On a gloriously sunlit, red letter day in West Texas last February, the main discussion at the Midland Petroleum Club centered on the dramatic transformation of the Permian Basin. Later, privately, the talk turned to how long good times would last. The consensus? Zero to three years, with some old-timers favoring the shorter forecast.

Fast forward to 2015. The old-timers were right, thanks to a rediscovered four-letter acronym: O, P, E, and C. Perhaps the alphabet provides the best tool for forecasting 2015 oil and gas activity. Will the current downturn resemble the letter V, W, U or L?

Whatever the letter, the world has changed since that February afternoon in Midland.

Until October 2014, the meme was that oil was a global commodity and rising production from the tight formation revolution would be unable to do to oil prices what rising gas production did to domestic natural gas prices earlier this decade.

OPEC singlehandedly altered the global oil narrative from a demand-driven bull case that required crude exports to sustain the domestic industry into a bearish meme about an oversupplied market.

Consequently, interest in a 2015 outlook has grown sharper as the impacts of the late 2014 price decline work through operator bank accounts.

At $70 oil, $215 million has been shaved out of domestic industry daily crude oil revenues, according to Hart Energy’s industry revenue model, a 27% drop versus last summer’s peak. Monthly revenues for crude oil have fallen to third-quarter 2012 levels, which was not a happy time for oilfield services companies.

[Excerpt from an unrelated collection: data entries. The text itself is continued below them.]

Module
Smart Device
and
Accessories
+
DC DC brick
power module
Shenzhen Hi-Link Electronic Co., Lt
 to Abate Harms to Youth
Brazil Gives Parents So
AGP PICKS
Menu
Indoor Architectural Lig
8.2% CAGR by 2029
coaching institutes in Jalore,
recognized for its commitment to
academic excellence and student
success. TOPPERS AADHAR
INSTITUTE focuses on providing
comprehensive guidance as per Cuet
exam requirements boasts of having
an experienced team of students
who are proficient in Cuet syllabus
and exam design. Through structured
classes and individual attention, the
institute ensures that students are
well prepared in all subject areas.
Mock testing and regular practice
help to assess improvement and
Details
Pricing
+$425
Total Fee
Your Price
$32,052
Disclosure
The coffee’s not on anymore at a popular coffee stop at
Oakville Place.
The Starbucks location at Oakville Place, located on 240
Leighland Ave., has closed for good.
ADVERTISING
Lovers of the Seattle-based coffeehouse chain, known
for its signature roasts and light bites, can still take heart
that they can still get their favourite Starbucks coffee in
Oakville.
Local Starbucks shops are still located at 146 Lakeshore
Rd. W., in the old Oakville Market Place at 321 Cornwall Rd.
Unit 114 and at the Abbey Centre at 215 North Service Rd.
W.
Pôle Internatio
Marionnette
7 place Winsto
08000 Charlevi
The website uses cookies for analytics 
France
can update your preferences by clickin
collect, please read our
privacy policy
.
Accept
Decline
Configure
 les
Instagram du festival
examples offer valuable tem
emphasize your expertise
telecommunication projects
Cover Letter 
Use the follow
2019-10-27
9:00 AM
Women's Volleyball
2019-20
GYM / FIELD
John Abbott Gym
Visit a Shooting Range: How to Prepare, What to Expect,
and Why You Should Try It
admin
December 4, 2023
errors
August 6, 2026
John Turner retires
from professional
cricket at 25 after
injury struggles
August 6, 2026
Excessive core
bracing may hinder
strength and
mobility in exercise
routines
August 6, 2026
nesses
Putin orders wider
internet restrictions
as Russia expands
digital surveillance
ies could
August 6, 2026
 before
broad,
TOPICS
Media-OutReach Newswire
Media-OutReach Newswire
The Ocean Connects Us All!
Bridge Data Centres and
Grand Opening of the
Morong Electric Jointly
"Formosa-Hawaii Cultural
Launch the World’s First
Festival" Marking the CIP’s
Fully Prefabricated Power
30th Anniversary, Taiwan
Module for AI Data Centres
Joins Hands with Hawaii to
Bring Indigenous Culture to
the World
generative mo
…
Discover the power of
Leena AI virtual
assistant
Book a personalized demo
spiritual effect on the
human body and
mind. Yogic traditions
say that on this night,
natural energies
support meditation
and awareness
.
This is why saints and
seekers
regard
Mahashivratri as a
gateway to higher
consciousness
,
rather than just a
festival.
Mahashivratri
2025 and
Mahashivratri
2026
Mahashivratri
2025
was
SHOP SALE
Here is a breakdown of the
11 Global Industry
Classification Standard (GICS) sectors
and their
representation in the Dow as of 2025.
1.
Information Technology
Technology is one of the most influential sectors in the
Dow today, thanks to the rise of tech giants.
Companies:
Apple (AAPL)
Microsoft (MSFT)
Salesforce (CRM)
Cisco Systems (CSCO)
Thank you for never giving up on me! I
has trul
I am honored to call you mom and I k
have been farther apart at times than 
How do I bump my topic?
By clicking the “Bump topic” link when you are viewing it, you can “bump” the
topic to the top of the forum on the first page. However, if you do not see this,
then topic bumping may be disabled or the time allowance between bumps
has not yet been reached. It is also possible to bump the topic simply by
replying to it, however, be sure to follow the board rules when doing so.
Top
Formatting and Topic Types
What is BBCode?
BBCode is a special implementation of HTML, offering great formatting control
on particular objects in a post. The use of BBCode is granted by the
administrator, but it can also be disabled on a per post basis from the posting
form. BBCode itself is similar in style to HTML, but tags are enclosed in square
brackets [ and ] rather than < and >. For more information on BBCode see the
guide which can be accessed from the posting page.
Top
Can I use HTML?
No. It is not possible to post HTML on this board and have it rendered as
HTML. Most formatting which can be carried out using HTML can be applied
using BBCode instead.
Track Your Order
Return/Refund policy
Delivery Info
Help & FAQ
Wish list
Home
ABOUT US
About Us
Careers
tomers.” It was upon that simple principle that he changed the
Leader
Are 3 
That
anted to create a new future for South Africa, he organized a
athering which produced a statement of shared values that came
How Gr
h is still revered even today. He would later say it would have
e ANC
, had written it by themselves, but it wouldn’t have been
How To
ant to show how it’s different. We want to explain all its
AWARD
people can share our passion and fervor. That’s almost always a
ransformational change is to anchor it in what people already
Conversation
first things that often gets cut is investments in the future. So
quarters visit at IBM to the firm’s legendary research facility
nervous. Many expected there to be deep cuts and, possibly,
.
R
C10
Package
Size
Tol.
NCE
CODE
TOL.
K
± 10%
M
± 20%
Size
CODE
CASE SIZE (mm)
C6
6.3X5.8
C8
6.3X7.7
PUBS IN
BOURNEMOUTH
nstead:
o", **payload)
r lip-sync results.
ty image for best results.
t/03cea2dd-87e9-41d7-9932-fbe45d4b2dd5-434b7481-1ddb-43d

Monthly industry revenues from oil, natural gas and natural gas liquids neared the $40 billion threshold during last summer’s peak (and got within shouting distance of the all-time peak in 2008 of $42 billion). Currently, revenues are closer to $30 billion, or levels similar to the second and third quarters of 2013, which was actually an expansionary period in domestic crude oil production and associated drilling activity.

But the sky is no longer the limit. Expectations of an activity drop have grown from 10% of the rig count initially to 25% of the rig count in a sub-$70 oil world.

That translates into about 500 fewer active rigs in 2015. Compounding the situation is a deteriorating high-yield debt market for energy, which fueled the outspend in drilling despite little free cash flow as operators worked to unlock the secrets of tight formation oil plays across the U.S.

Operators are responding by cutting capex—early estimates range from 8% to 15% for 2015 at $70 oil.

Operators are pushing service providers for price reductions, signing shorter contracts, and looking to shave costs, partly by moving away from expensive massive sand slickwater fracs in areas like the Williston Basin in favor of crosslink or hybrid gel completions that may be more expensive on a per-stage basis, but make sense on better economic yield as lower commodity prices negatively impact the trend towards enhanced completions.

Commodity prices are also impacting manufacturing. Some operators in both the Bakken and Marcellus plays were cancelling newbuild rig orders at the end of 2014, according to Hart Energy market intelligence surveys.

Some momentum will roll into 2015. Pressure pumpers working the Bakken expect demand to linger into first-quarter 2015 on the basis of previous commitments before tailing off. Contractors in that same market intelligence survey pointed to work slowing in Wyoming at press time in early December.

Despite the cuts, domestic oil production will still rise in 2015, though at a lower rate. It is possible to predict where activity will decline. If it’s noncore, it’s unsustainable at pricing below $70, no matter whether operators are in the Bakken, Permian Basin, or Eagle Ford.

Pullbacks are on tap for emerging plays such as the Tuscaloosa Marine Shale and Mississippi Lime as well as portions of the Niobrara in the D-J and Powder River basins. Also look for the pace to slow offshore as operators delay spending on larger projects.

And that gets back to the alphabet forecast. What started in mid-November 2014 as anticipation that the industry would drill through a V-shaped recovery has morphed, post-OPEC, into expectations of a U-shaped downturn with a bottom in the first half of 2015.

With recovery a 2016 event, that leads to the final two alphabet letters to describe oil and gas in 2015, which is more A&D.